First of all I would like to apologise to everyone who has been trying to talk to me over the last few days, especially dear Naomi. I am feeling pretty horrible at the moment, and find it hard to talk lucidly to anyone, either in the flesh or online. Life is not particularly easy at the moment, and it is made worse by the abscence of most of the CFZ crew about their own affairs. Richard is in Staffordshire, Graham in London, and this is a particularly bad time for my serotonin levels to crash and burn. Please forgive me guys....

There is good news and there is bad news.

We are beginning to dig ourselves out of the hole in which we found ourselves earlier this summer. However, the additional curve-ball caused by the crash of our hard drive a few weeks ago has presented us with a whole slew of new problems (as if we didn't have enough on our plates).

Therefore, it is - I believe - cards on the table time.

  • My old office computer, which we have had for the past three years, is on its last legs, and I do not want to trust it any more. I am in the process of backing up everything that I can, (quite a lot was already backed up), but it is a long, slow process
  • The new computer (which cost most of our reserves) will be arriving today. Oll, Dave B-P and I will be setting it up later on
  • Once the new computer (which is much more powerful with 9.2 GHz of processor) is up and running I shall be able to resume video editing etc, and the WW videos will be up on CFZtv. It is a great disappointment that we were not able to get them up as quickly as last year, but such is life
  • I lost a hell of a lot of data when the hard drive went.

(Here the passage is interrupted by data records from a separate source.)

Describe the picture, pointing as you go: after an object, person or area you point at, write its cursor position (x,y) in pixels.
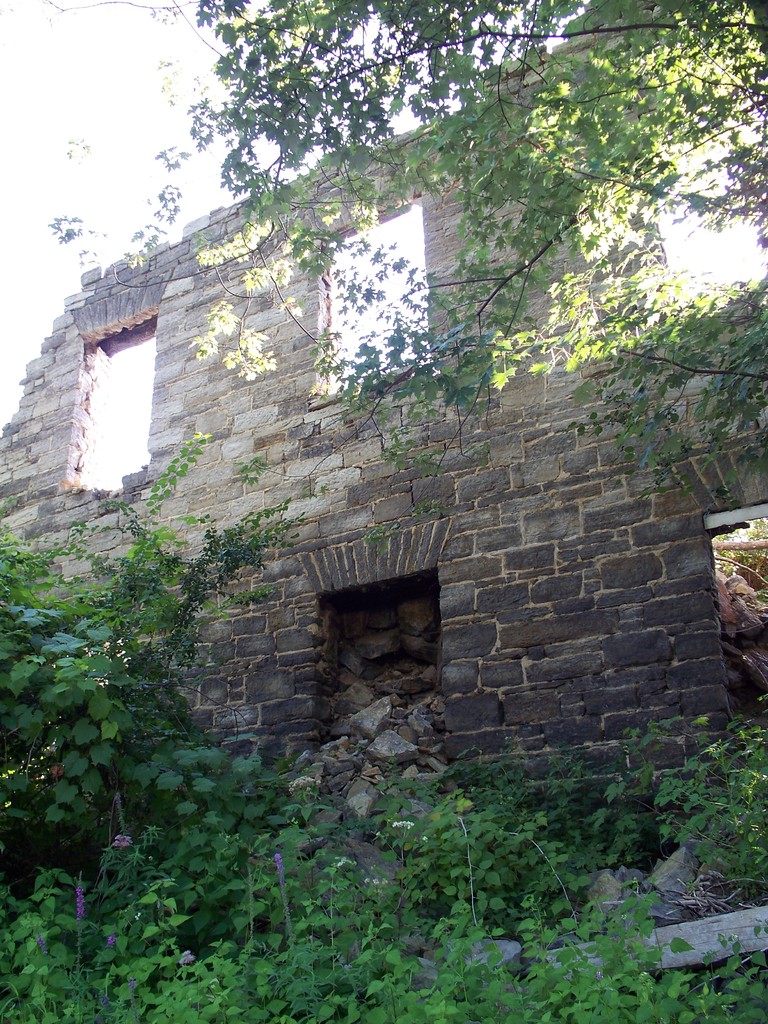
In this picture we can see a wall (407,473) with granite stones (480,525). We can see a tree (505,36). Here we can see plants (279,945).
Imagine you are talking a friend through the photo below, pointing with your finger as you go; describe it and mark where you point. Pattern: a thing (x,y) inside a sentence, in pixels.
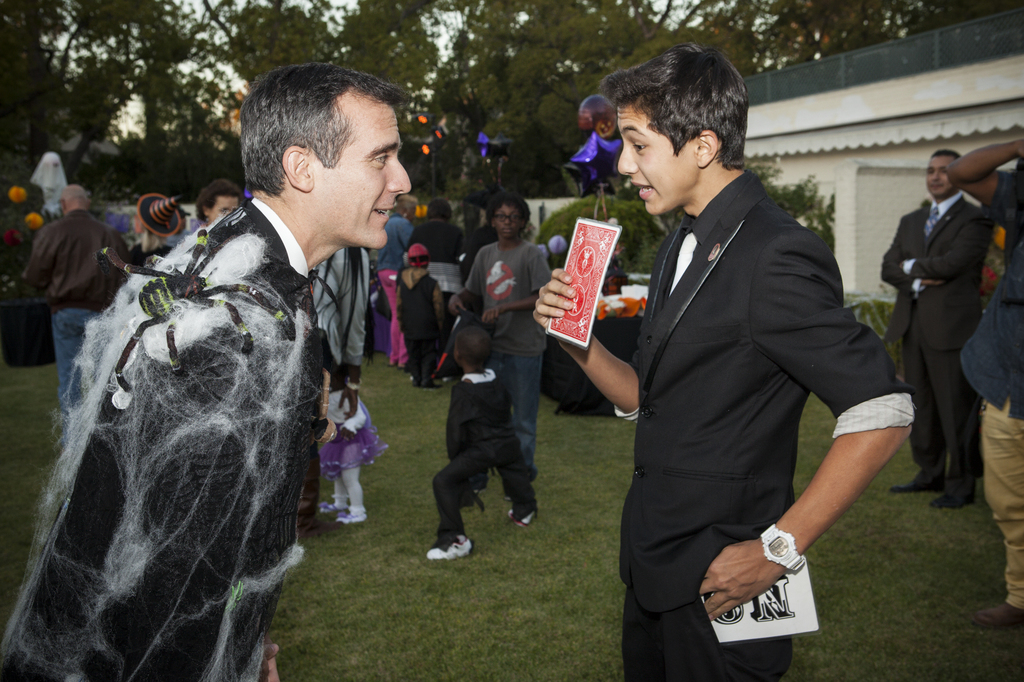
In this picture there is a boy (737,192) who is standing on the right side of the image (760,197), by holding a card (590,330) in his hand (536,308) and there is a man (137,594) on the left side of the image (151,308), there is a spider (150,302) on his shoulder (171,285) and there are other people (412,298) those who are standing on the grassland (484,669) in the background area of the image (478,275) and there are trees (537,63) at the top side of the image (522,42), there is a house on the right side of the image (965,62).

I have learned my lesson from this, but it is too late to cry over spilt milk. Some of this stuff is retrievable, other stuff is lost forever, and other stuff will have to be reconstituted from scratch. This is a long and slow process, and will involve a great deal of work.
  • Amongst the data lost are the latest editions of Animals & Men and The Amateur Naturalist and the pdf templates for both. We shall, therefore, have to start from scratch in redesigning both publications. This means that the publication schedule for both magazines is now all to cock. There will be a new edition of A&M before the end of the year, but I make no promises about TAN. This does not mean that TAN is going out of publication, but it does mean that it is on hiatus until we manage to get things back on track.
  • The CFZ Yearbook will appear as planned, and we are now actively soliciting articles for it. We do, however, not make any poromises as to whether it will arrive in time for Christmas
  • I am presently working on reconstituting Andy Roberts's anthology. This is now about a fortnight behind schedule. Lizzy has just finished proofing Nick Molloy's Predator Deathmatch and will be starting on Carl Portman's new book in the next day or two. Naomi has just finished first proofing Richard Freeman's book, and I am working on Karl Shuker's book of poetry.

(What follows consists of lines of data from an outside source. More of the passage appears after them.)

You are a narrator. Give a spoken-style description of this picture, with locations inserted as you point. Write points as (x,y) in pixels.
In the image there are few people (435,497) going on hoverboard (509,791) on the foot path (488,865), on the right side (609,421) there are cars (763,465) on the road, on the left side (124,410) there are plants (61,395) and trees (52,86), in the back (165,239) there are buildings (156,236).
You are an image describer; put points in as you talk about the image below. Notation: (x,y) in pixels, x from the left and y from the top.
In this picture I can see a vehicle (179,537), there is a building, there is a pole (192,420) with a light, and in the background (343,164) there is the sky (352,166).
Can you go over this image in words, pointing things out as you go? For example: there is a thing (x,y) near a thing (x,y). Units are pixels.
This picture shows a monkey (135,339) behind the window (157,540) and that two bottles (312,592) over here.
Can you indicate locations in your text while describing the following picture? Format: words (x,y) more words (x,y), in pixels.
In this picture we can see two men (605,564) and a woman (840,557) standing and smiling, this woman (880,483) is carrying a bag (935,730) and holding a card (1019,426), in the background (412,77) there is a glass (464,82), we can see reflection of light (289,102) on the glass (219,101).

Basically, guys, life is pretty difficult at the moment, but there is light at the end of the tunnel, and it doesn't seem to be an oncoming train. We are still up the creek, but now we have several paddles....


Naomi said...

No apologies needed, Jon! I understand this is a rough time under normal circumstances, let alone the additional difficulties you all have been hit with.

Carl said...

I managed to delete almost all of my precious video footage from last November's rainforest trip to Australia. I was (still am) devastated so I know how it feels. Those memory sticks can hold one heck of a lot of data and I would advise using them if you are not already.
Good luck - follow the Japanese proverb 'fall down seven times, get up eight'.

Carl said...

Jon, I recently 'deleted' almost all of my video footage from my rainforest trip to Queensland in November. I was (and remain) devastated. Thoise memory sticks hold loads of information really quickly but I am sure you are already backing up onto them...
Follow the Japanese proverb Jon - ' Fall down seven times, get up eight'.